We now know that ventilation of a fire merely increases its intensity and lethality, without significant improvement in interior conditions, while the application of water via a minimally-air-entraining (straight) hose stream into flames or hot smoke cools the interior environment, quickly and extensively, without significant worsening.  Limiting ventilation until after the fire is controlled, and flowing water as soon as the stream can reach into an area that needs to be cooled, is the new game plan.  With that, our collective understanding, and with it the basis of our teachings, actions, and explanations, has thereby been dramatically revised, and we need to admit that the skeptical civilians were onto something.

There is an older you tube video that serves to illustrate the public’s perspective on firefighting strategy: https://www.youtube.com/watch?v=kSiwoKCiy-s  Like many firefighters, when I first viewed this routine some years ago, my amusement was from not just the comedian’s delivery, but that anyone could believe that the complex process of fire suppression was so straightforward.  Now, after digesting the fire dynamics research, and learning about the revised tactical approach that integrates those findings, my amusement has been replaced somewhat by embarrassment.  While this monologue over-simplifies the new approach, it also captures its essence:  Get water on the fire as soon as possible.

Additional examples of the logic of the Modern Fire Attack methods are provided to me every time I tell a non-firefighter about my current project to explain and discuss these principles.  The conversation usually goes something like this: 

Them: “What’s new with you?”

Me: “I’m blogging about a controversial new method to control structure fires.”

Them: “Oh? How is it different?” 

Me: “Well, for one thing, it calls for spraying water onto the fire as soon as possible; sometimes even from outside the building!” 

Them: “Seems like common sense. How did you fight fires before?” 

Me: “We would usually not start water flow until we entered the building and could reach the seat of the fire, and sometimes we even entered the opposite side of the structure from where the fire was burning.”

Them: “Why would you do it that way?”

Me: “Because we were concerned about pushing the fire further into the building or causing injuries to trapped victims from steam, and we were taught we had to apply water directly to the burning material in order to cool the interior, though recent research showed that none of those beliefs were true.”

Them: “Is anything else different?”  

Me: “Yes. We also don’t break windows or cut holes in roofs until we need to.”  

Them: “And these ‘new’ methods are ‘controversial’ how?” 

Bottom line, the SLICE-RS approach is a whole lot easier to explain to persons who don’t know how to fight fires than to those who do, and, conversely, our prior tactics are much harder to justify to such an unbiased observer.

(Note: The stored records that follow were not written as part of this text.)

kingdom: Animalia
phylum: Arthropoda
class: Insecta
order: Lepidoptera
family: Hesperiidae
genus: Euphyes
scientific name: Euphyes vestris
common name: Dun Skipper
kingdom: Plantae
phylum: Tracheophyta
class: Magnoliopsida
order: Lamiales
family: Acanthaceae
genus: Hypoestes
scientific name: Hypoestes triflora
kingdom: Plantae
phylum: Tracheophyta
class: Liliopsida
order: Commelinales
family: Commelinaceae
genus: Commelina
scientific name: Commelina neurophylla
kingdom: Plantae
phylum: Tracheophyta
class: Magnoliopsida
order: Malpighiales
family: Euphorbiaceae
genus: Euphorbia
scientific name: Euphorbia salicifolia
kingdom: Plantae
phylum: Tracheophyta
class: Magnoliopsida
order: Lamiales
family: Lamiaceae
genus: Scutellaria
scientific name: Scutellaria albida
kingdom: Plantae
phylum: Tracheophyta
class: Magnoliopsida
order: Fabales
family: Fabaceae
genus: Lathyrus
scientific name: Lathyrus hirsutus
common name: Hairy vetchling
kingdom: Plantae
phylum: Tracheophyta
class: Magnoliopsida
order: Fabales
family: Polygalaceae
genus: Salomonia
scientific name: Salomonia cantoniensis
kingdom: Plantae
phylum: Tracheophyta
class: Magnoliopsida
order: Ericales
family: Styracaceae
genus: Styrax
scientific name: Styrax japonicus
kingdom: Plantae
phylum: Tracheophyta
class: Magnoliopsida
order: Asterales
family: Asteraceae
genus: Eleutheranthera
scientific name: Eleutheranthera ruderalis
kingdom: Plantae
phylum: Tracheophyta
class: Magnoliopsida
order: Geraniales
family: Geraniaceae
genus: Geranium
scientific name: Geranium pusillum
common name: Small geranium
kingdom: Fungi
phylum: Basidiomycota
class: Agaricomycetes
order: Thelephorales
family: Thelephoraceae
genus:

While the difficulties involved in re-training the entire fire service regarding these concepts and techniques are substantial, and one of the purposes of this blog, they are part of the natural and necessary process of change, and will someday be but a faded memory of “the good old days”.  New firefighters will have the distinct advantage of having a blank slate on which these principles can be recorded, unsmudged by the vestiges of partially erased memories.  Plus, we’ll all benefit from a reduction in questions from bewildered bystanders who wonder why we are focussing so much effort on back doors and roofs.  All in all, the realization that our job need not be as difficult as we have made it for ourselves can, once accepted, lead us to even greater efficiency.